- Directed by: Leo Milano
- Written by: Jack Hussar; Shaun Early; Leo Milano;
- Produced by: Brent Madison; Leo Milano;
- Starring: Rudy Pankow; Khalil Everage; Ryan Ashton; Indiana Massara; Mike Starr; Nicholas Turturro;
- Cinematography: Dillon Schneider
- Edited by: Brent McReynolds
- Music by: Kris Dirksen
- Production company: Bad Little Thing
- Distributed by: VMI Releasing
- Release date: July 7, 2023;
- Running time: 102 minutes
- Country: United States
- Language: English

= The Crusades (2023 film) =

The Crusades is a 2023 American teen comedy-drama film written by Jack Hussar, Shaun Early and Leo Milano, directed by Milano and starring Rudy Pankow.

==Plot==
Leo, Sean and Jack are three best friends who attend an all-boys Catholic school called Our Lady of the Crusades. The film begins with the boys training Jack for a fight with a deaf student at a rival school, St. Matthews. The fight, taking place at a baseball diamond, results in Jack getting beaten up badly. Before the fight can end, the police show up and the boys, as well as dozens of onlookers scatter. Leo hops on a bike with Sean riding on the back. As they are racing away from the scene of the crime, they run over the leg of Ryan, a girl from their sister school.

The next school day, Jack is called into the dean’s office to discuss what took place. He denies everything, and Dean Whitman has more important things to attend to. The dean announces to the school that there are discussions taking place about a possible merger with St. Matthews. Vince, Ryan’s boyfriend, is a student at St. Matthews and knows Leo and Sean broke Ryan’s leg fleeing from the fight. The boys try to figure out how they can navigate this possible merger and not get killed by Vince.

Leo has to navigate a high school crush for his Italian teacher, Ms. Kerpial, while ignoring advances from Ryan, who doesn’t know he broke her leg. Sean must balance his time with his girlfriend Jess while making sure his friends don’t get killed by Vince. Jack is seeking the attention of any girl who will take him seriously.

The boys try to hide out from Vince at a party, but he finds them. Sean abandons Jess to try to protect his friends. A pursuit ensues, and Vince and his gang, "The Wrecking Crew", catch the boys and beat them up. They are rescued by a retired neighbor, Mr. Podkowa, who they had previously taunted. Vince decides to tell all after getting caught. He reveals he was in a relationship with Ms. Kerpial, who gets arrested for child molestation. He also reveals to Ryan that Leo broke her leg. Jess and Sean break up.
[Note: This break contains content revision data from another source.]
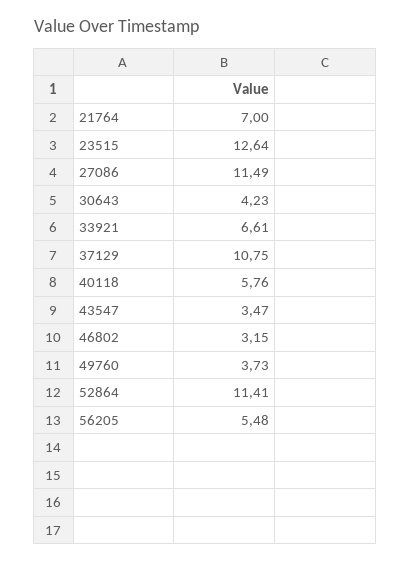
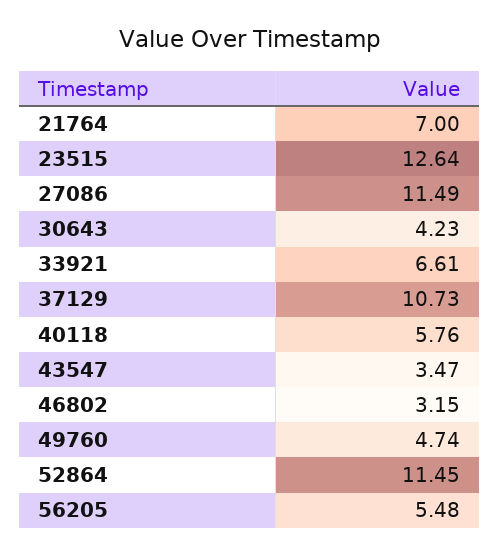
  {
    "21764": 7,
    "23515": 12.64,
    "27086": 11.49,
    "30643": 4.23,
    "33921": 6.61,
-   "37129": 10.75,
+   "37129": 10.73,
    "40118": 5.76,
    "43547": 3.47,
    "46802": 3.15,
-   "49760": 3.73,
+   "49760": 4.74,
-   "52864": 11.41,
+   "52864": 11.45,
    "56205": 5.48
  }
The boys are left single, but still have their friendship.

==Cast==
- Rudy Pankow as Leo Grecco
- Khalil Everage as Sean
- Ryan Ashton as Jack Nozak
- Indiana Massara as Jess
- Ashley Nicole Williams as Ryan
- Anna Maiche as Ms. Kerpial
- Blaine Maye as Vince
- Greg Davis Jr. as Dean Whitman
- Nicholas Turturro as Coach Krieger
- Mike Starr as Mr. Podkowa
- Hope Quattrocki as Caitlyn
- Nicholas Turturro III as Evan
- Adam Shalzi as Riggs
- Juno Yang as Tony
- Peter Siewerth as Mr. Marshall

==Production==
On June 10, 2021, it was announced that Pankow will star in the film. On June 29 that same year, it was announced that Everage and Massara joined the cast. Shot on the Northwest side of Chicago and surrounding suburbs where director Leo Milano grew up and attended school.

==Release==
The film was released in theaters, on demand and digital on July 7, 2023.

== Reception ==
On review aggregator Rotten Tomatoes, the film holds a score of 22% based on nine reviews, with an average rating of 4.7/10. Brian Orndorf of Blu-ray.com said that "there are spirited moments in the picture, but the endeavor as a whole is uneven, lacking inspired goofiness and a deeper, more human feel for the characters."